_What you should do_.
Each line in the entries that has the word "AbstractSequentialList" has to be copied.

:: Given data

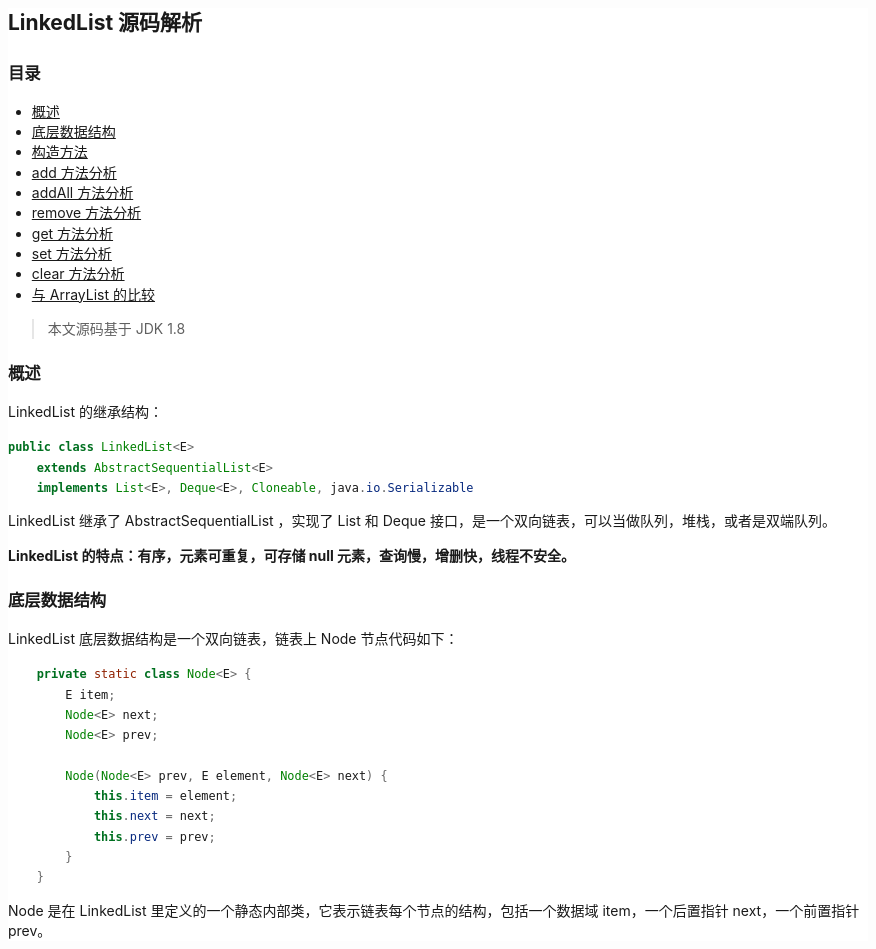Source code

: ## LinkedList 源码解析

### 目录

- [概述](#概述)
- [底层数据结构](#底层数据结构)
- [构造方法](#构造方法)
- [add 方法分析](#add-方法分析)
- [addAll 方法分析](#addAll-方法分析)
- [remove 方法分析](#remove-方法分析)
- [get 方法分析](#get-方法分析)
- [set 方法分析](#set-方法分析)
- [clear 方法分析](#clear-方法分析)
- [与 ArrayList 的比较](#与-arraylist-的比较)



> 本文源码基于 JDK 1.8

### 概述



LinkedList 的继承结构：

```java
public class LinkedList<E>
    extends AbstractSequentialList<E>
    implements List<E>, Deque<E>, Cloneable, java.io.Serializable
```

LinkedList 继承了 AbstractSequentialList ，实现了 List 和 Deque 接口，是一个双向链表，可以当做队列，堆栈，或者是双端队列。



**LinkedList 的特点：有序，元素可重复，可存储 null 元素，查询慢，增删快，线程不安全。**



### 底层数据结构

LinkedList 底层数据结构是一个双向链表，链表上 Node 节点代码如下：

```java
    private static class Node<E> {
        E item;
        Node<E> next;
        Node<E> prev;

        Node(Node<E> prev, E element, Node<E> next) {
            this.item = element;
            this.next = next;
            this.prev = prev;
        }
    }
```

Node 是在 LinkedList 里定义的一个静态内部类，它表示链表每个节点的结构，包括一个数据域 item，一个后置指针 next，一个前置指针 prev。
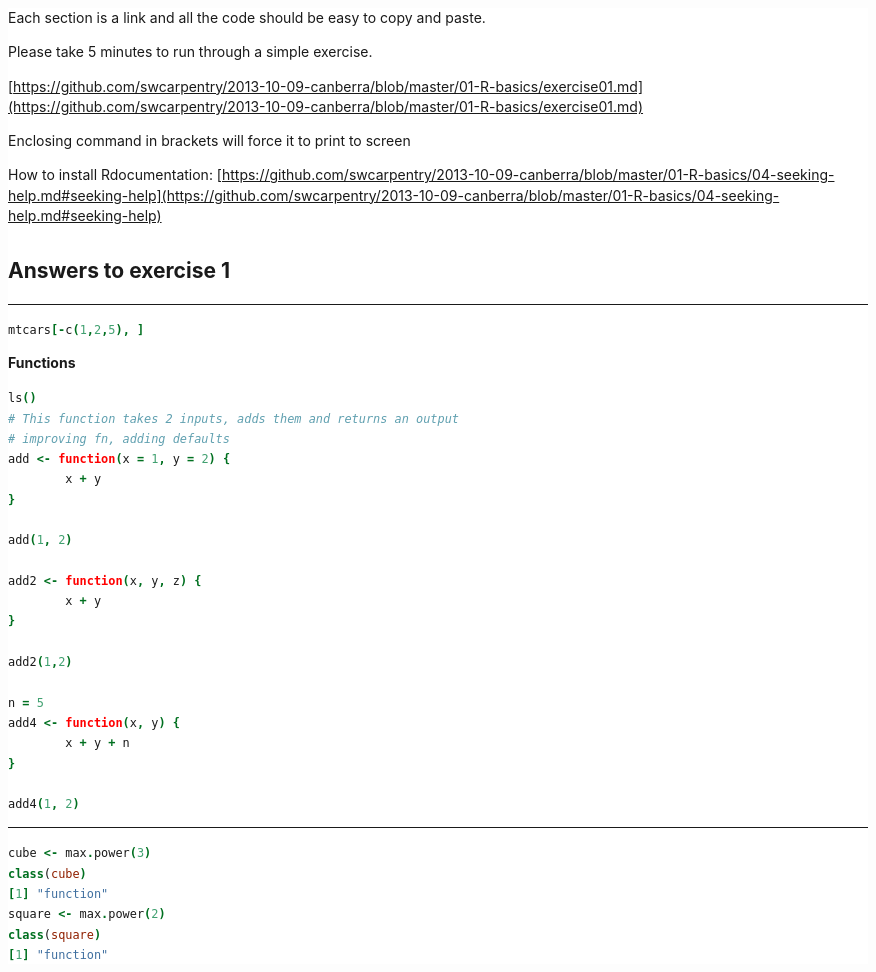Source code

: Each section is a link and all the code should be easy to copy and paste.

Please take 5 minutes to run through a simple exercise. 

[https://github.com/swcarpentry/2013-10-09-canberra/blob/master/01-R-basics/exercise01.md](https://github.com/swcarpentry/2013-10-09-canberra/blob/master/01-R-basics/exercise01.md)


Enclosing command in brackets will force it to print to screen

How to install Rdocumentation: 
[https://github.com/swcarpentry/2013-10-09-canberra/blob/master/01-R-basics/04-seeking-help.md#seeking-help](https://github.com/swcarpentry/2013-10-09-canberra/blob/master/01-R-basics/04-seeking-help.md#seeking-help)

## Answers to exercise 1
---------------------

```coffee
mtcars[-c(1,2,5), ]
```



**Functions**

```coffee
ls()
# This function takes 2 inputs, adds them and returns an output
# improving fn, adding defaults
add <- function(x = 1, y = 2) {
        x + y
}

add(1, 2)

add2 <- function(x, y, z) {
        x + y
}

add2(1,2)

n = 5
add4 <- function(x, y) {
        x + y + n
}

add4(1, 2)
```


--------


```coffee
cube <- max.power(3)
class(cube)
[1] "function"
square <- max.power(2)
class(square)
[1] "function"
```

::::
:: Given data

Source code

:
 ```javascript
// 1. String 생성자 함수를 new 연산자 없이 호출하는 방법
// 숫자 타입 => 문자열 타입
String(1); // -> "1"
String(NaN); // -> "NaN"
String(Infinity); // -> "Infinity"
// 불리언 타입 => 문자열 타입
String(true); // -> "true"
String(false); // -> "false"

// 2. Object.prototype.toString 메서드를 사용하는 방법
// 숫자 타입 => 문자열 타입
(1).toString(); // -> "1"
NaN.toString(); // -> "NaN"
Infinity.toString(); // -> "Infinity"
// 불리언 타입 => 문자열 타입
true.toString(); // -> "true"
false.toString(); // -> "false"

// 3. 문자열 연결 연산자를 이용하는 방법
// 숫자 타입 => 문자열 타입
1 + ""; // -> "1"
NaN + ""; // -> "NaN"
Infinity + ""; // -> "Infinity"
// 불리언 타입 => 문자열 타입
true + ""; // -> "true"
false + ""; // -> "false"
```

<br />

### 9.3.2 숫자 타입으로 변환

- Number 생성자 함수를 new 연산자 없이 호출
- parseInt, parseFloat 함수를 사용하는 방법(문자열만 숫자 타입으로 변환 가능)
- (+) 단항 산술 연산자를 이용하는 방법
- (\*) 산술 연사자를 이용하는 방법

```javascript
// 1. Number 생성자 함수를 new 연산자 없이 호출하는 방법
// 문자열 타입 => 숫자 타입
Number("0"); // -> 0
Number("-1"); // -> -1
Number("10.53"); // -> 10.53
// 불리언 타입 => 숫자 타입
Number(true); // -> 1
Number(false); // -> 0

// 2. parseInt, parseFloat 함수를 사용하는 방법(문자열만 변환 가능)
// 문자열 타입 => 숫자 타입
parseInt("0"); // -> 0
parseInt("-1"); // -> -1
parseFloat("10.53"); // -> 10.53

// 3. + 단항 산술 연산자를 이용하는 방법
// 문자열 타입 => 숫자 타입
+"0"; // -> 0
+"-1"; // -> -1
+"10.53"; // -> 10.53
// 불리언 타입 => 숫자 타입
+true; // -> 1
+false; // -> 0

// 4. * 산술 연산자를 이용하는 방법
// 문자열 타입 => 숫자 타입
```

::::
:: Given data

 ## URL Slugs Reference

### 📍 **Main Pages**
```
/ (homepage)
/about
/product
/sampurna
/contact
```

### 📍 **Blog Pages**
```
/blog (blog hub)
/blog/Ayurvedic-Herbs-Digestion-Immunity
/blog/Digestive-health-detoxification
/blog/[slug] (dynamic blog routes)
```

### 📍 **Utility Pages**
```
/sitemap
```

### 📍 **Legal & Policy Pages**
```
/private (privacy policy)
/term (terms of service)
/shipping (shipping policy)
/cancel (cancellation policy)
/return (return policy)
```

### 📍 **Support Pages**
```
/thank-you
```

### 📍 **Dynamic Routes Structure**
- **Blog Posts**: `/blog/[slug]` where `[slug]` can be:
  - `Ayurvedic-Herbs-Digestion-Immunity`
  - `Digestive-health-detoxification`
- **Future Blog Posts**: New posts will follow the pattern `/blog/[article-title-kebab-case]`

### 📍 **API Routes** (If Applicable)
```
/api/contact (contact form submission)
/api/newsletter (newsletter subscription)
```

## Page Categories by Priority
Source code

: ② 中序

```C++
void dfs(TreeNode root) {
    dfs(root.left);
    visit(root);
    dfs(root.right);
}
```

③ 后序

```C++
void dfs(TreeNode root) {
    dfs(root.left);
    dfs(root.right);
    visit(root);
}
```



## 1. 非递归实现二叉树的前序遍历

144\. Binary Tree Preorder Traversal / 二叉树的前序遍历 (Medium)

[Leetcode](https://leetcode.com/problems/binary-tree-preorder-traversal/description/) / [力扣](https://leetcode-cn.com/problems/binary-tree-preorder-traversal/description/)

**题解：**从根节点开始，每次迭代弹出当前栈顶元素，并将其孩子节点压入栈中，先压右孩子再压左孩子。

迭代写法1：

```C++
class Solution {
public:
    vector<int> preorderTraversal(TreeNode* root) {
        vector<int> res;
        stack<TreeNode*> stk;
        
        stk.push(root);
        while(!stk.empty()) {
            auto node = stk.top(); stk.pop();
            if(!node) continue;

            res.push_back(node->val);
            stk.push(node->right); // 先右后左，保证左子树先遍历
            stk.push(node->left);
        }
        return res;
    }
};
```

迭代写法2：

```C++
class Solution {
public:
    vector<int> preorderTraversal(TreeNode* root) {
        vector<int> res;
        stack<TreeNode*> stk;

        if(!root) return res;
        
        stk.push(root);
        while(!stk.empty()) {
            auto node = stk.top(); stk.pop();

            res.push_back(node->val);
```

::::

_Response_.
    extends AbstractSequentialList<E>
LinkedList 继承了 AbstractSequentialList ，实现了 List 和 Deque 接口，是一个双向链表，可以当做队列，堆栈，或者是双端队列。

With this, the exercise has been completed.